In theory the two scenarios proposed by Vandel (1964) and Howarth (1980) could logically explain the observed distributions of cave species and their closest related taxa. For instance, the active speciation highlighted by Wessel et al. (2013) of the cavernicolous Oliarus species of the young Hawaiian lava tube system rather fits the criteria of an adaptive shift (Howarth 1980, 1983).
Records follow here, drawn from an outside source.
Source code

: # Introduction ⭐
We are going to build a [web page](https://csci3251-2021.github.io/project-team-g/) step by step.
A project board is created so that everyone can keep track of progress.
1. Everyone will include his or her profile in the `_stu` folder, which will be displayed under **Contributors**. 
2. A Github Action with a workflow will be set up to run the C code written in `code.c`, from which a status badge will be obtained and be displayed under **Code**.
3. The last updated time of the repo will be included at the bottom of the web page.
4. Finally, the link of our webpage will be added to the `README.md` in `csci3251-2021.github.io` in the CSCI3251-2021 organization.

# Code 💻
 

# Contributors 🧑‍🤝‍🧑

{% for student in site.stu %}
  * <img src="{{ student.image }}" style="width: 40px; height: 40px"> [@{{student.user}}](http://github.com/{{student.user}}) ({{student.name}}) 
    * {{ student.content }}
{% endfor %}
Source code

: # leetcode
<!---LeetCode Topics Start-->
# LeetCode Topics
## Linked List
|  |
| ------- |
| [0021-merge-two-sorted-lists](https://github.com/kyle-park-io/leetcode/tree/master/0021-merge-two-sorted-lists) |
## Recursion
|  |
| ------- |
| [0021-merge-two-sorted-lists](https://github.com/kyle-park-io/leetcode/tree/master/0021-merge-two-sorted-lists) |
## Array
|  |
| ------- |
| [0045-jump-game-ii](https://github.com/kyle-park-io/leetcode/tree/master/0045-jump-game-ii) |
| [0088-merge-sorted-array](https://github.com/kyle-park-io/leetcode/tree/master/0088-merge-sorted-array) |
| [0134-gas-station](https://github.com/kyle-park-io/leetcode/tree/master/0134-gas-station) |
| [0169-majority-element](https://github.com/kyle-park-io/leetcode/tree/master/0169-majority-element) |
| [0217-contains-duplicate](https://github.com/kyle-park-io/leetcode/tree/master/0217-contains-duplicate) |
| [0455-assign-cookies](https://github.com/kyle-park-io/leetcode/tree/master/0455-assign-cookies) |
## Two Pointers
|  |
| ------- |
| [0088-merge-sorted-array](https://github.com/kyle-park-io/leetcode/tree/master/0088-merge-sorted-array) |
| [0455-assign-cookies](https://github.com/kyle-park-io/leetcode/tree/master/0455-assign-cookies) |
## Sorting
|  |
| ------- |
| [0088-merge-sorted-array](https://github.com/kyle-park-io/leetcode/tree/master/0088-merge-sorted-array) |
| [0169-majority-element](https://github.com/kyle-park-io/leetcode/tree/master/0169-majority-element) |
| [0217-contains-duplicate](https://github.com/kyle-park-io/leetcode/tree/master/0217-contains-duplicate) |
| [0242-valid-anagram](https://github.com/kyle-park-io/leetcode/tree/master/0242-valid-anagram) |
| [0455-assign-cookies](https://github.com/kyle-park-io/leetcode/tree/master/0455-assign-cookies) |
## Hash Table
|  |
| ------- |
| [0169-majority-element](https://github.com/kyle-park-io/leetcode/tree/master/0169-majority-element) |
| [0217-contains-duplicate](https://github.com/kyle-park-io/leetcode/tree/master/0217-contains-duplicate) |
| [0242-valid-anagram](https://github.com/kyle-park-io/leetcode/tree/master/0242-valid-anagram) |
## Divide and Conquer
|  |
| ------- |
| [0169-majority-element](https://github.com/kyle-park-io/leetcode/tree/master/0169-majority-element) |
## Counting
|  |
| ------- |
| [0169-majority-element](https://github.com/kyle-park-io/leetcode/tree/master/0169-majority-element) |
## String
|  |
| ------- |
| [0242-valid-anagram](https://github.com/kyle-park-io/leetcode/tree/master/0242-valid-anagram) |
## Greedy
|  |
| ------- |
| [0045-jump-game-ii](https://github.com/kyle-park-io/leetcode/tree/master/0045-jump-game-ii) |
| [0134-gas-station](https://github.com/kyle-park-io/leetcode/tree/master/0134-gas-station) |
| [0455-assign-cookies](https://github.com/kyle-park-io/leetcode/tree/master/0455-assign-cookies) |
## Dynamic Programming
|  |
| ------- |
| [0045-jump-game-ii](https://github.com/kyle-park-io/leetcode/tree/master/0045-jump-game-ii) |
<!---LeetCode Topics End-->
On the contrary, the recently described kinnarid Valenciolenda species Hoch & Sendra, 2021 from Spain (Hoch et al. 2021), being the only species of this family from the western continental Palearctic, would suggest a pattern of distribution that would fit with a speciation process following the relict hypothesis of Vandel (1964).

However, this may have been more complicated in reality, where several events may have taken place between the time of the first evolution of a species to cavernicoly and the current observation of the distributions of the closely related lineages. What can happen once an organism has adapted to underground habitats? 1) it can continue to diversify in the underground environment and new speciations take place (Hoch and Howarth 1993; Wessel et al. 2013; Huang 2022) (Fig. 3 ASH2 and CRH2), or 2) it can continue to diversify and might recolonize above ground habitats (Desutter-Grandcolas 1993) (Fig. 3 ASH3 and CRH3). With such possible scenarios Fig. 3 shows that the observed distributions would not be sufficient alone to discriminate between the different possible scenarios.

It should be noted that the climatic relict hypothesis and the adaptive shift hypothesis are not mutually exclusive. From a theoretical point of view, however, a clear distinction must be made between pattern (distribution) and process (factors driving speciation). The distribution patterns we see today must not necessarily reflect the processes which favored adaptations to novel environments such as subterranean habitats, e.g., MSS or caves. It is conceivable that in a given biotope cave adaptation through an adaptive shift could be followed by totally independent severe climatic constraints that would eliminate the related epigean species. Such a scenario could also bias distribution observations and would mistakenly favor the relict model as the selected process to explain the pattern observed. Even if past cave colonization events could be correlated by calibrated phylogenies with certain major known climatic events (e.g. past glaciations in Europe), a causal determination cannot a priori be assumed.

Both hypotheses have merely – even if limited – explanatory power to reconstruct the evolutionary scenario(s) under which cave adaptation may have occurred in each specific case.